§ **Problem details**: Your output should be the complete listing, word for word, with no pictures in it.

§ **Records supplied**:

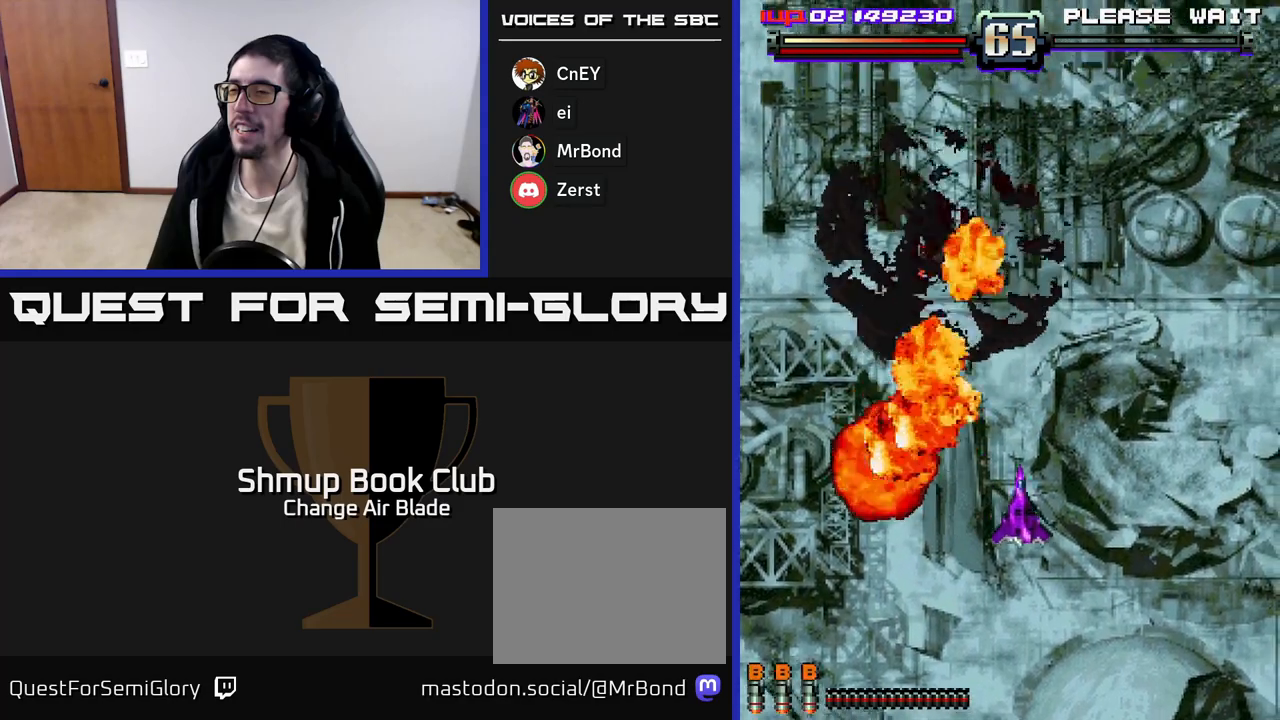
{"buttons": ["DPAD_LEFT"], "left_stick": "center", "right_stick": "center", "events": [[267, "DPAD_RIGHT", "up"], [383, "DPAD_DOWN", "up"], [383, "DPAD_LEFT", "down"]]}
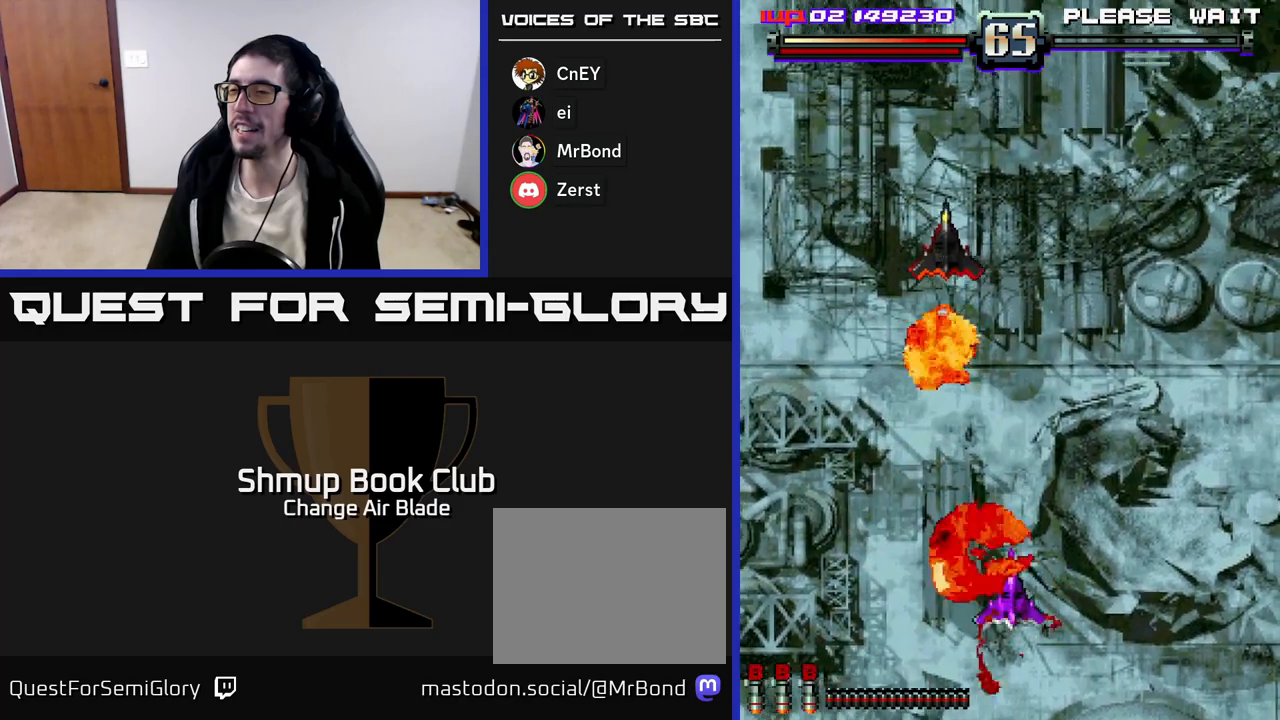
{"buttons": [], "left_stick": "center", "right_stick": "center", "events": [[267, "DPAD_LEFT", "up"]]}
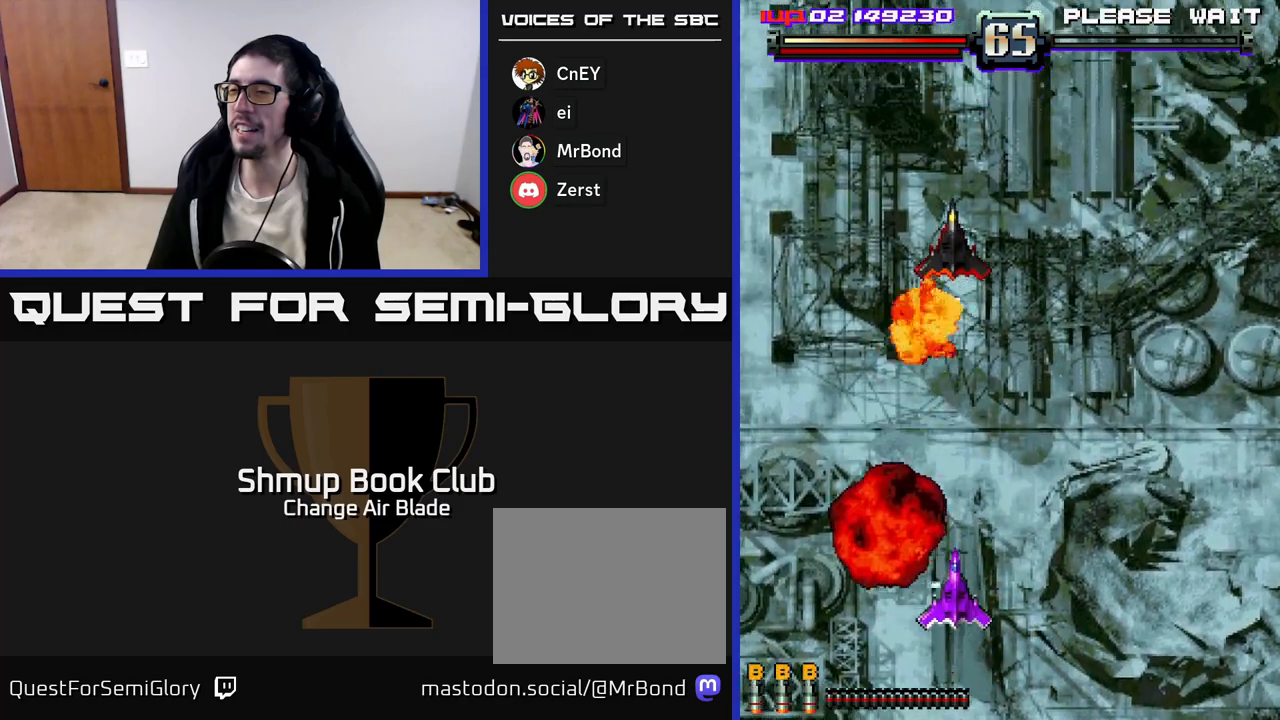
{"buttons": [], "left_stick": "center", "right_stick": "center", "events": []}
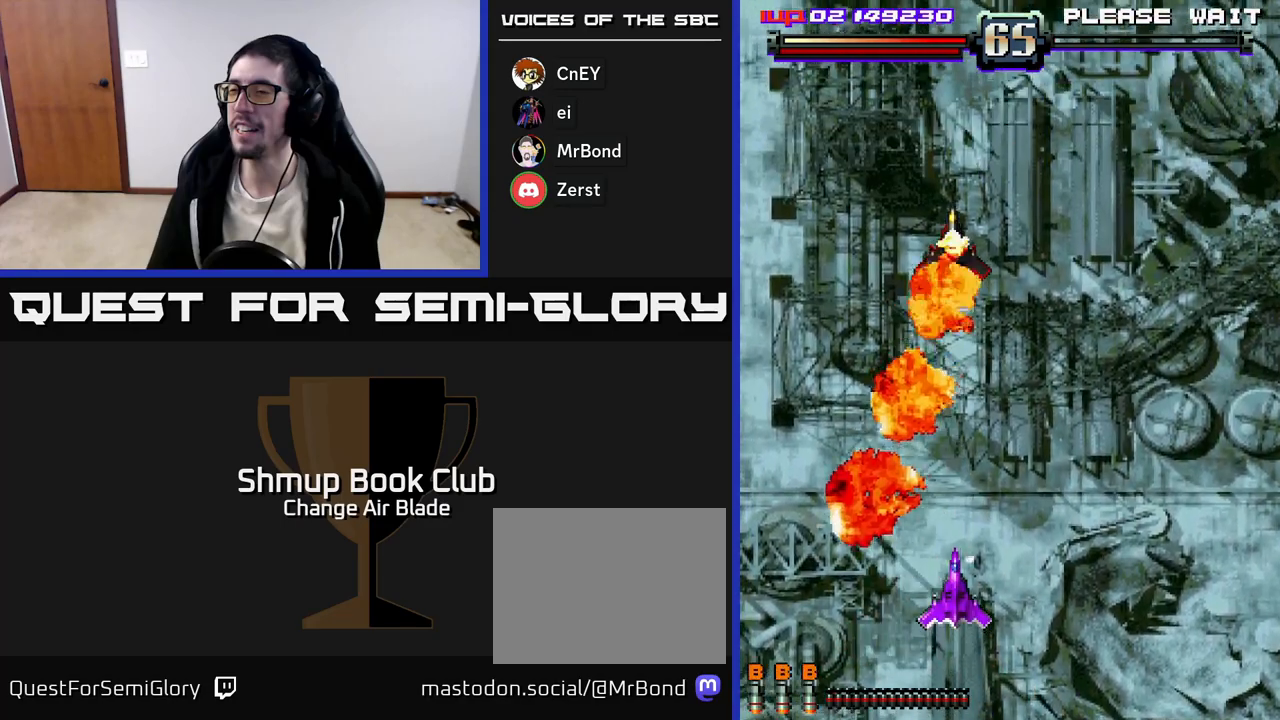
{"buttons": [], "left_stick": "center", "right_stick": "center", "events": []}
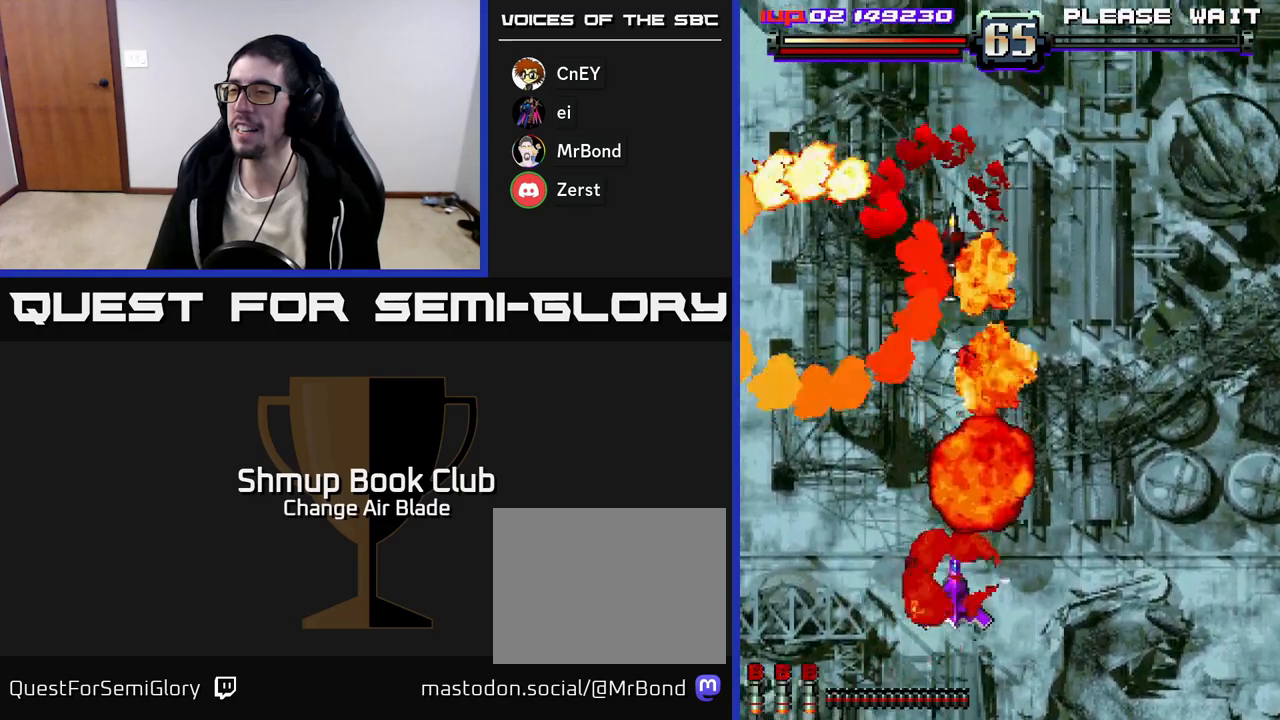
{"buttons": [], "left_stick": "center", "right_stick": "center", "events": []}
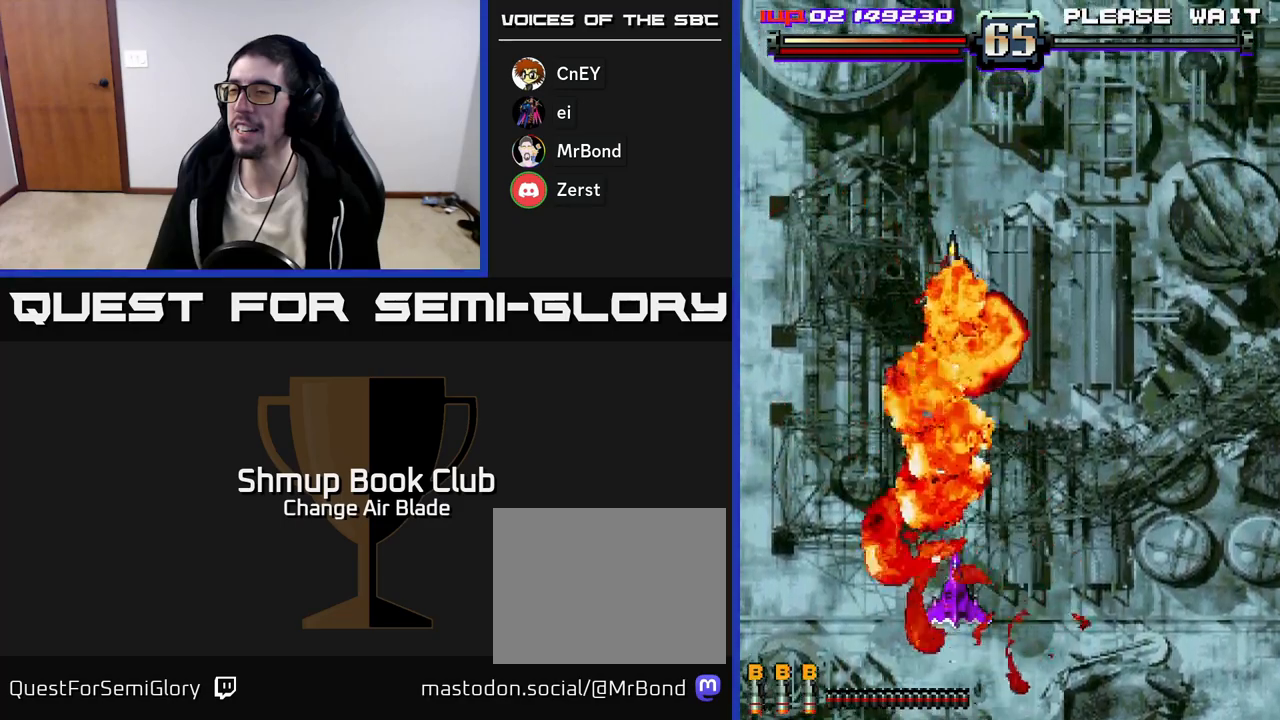
{"buttons": [], "left_stick": "center", "right_stick": "center", "events": []}
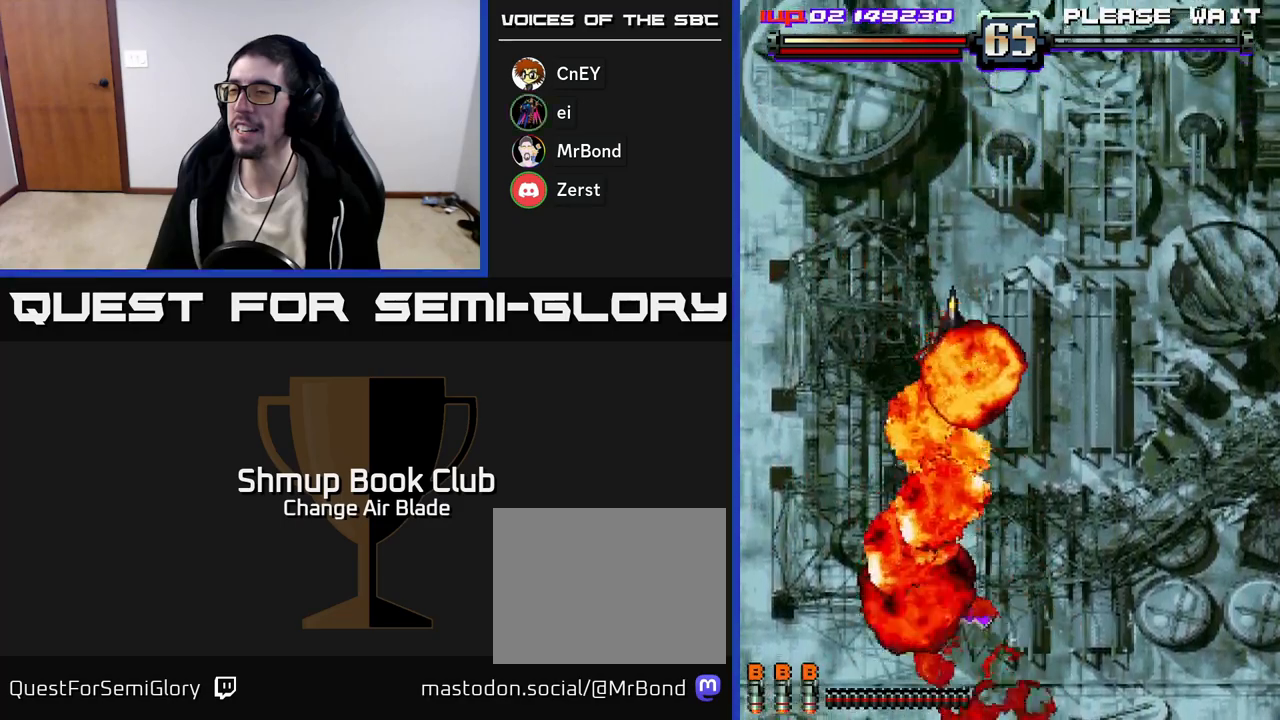
{"buttons": [], "left_stick": "center", "right_stick": "center", "events": []}
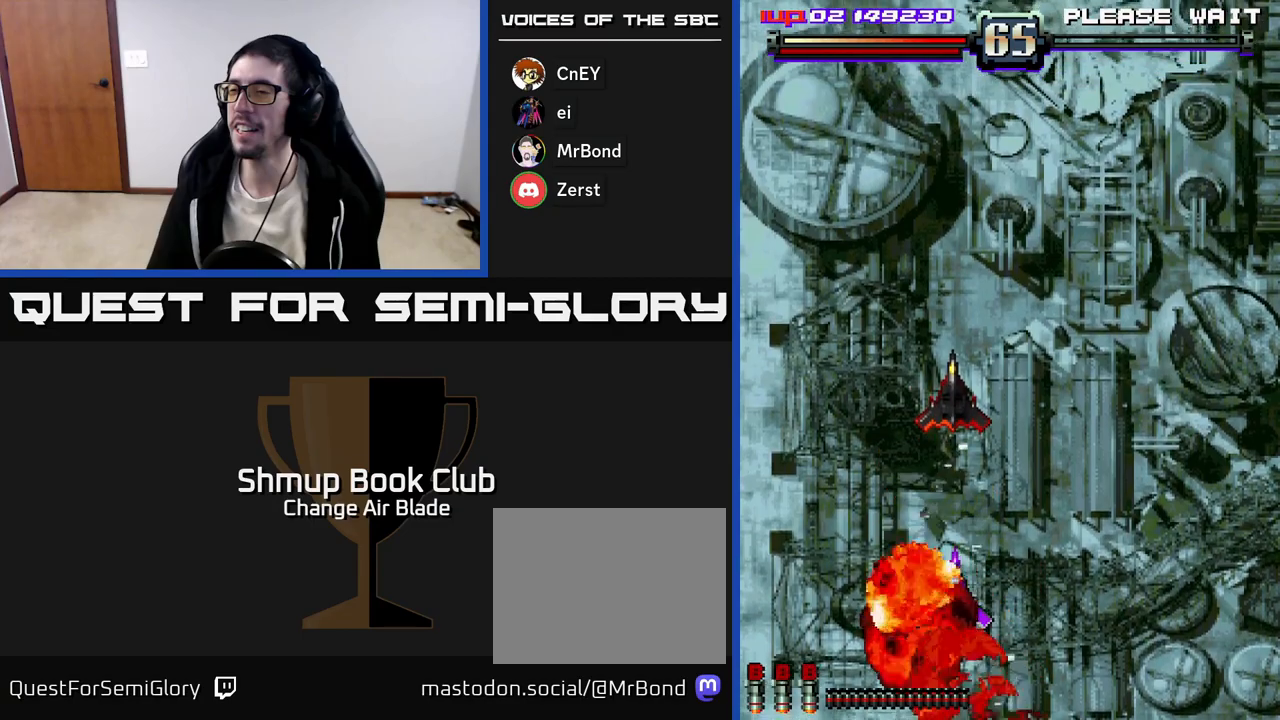
{"buttons": [], "left_stick": "center", "right_stick": "center", "events": []}
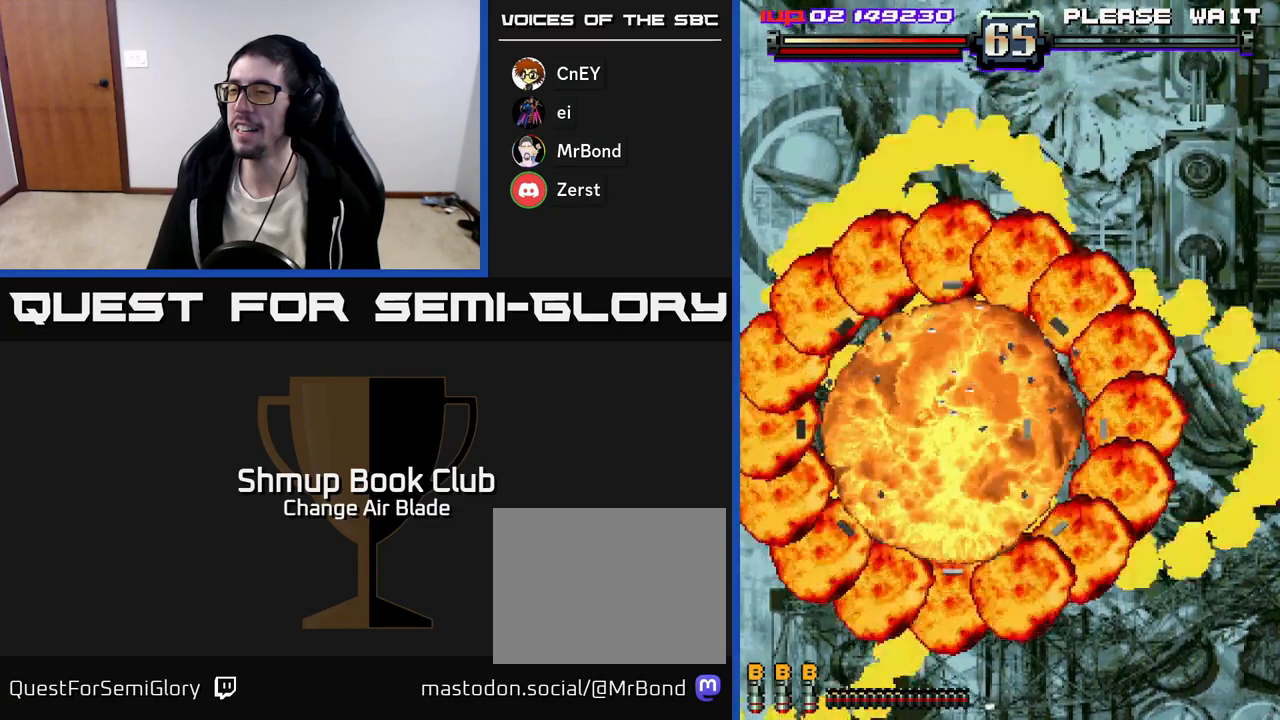
{"buttons": [], "left_stick": "center", "right_stick": "center", "events": []}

§ **Your response**:
{"buttons": ["DPAD_LEFT"], "left_stick": "center", "right_stick": "center", "events": [[267, "DPAD_RIGHT", "up"], [383, "DPAD_DOWN", "up"], [383, "DPAD_LEFT", "down"]]}
{"buttons": [], "left_stick": "center", "right_stick": "center", "events": [[267, "DPAD_LEFT", "up"]]}
{"buttons": [], "left_stick": "center", "right_stick": "center", "events": []}
{"buttons": [], "left_stick": "center", "right_stick": "center", "events": []}
{"buttons": [], "left_stick": "center", "right_stick": "center", "events": []}
{"buttons": [], "left_stick": "center", "right_stick": "center", "events": []}
{"buttons": [], "left_stick": "center", "right_stick": "center", "events": []}
{"buttons": [], "left_stick": "center", "right_stick": "center", "events": []}
{"buttons": [], "left_stick": "center", "right_stick": "center", "events": []}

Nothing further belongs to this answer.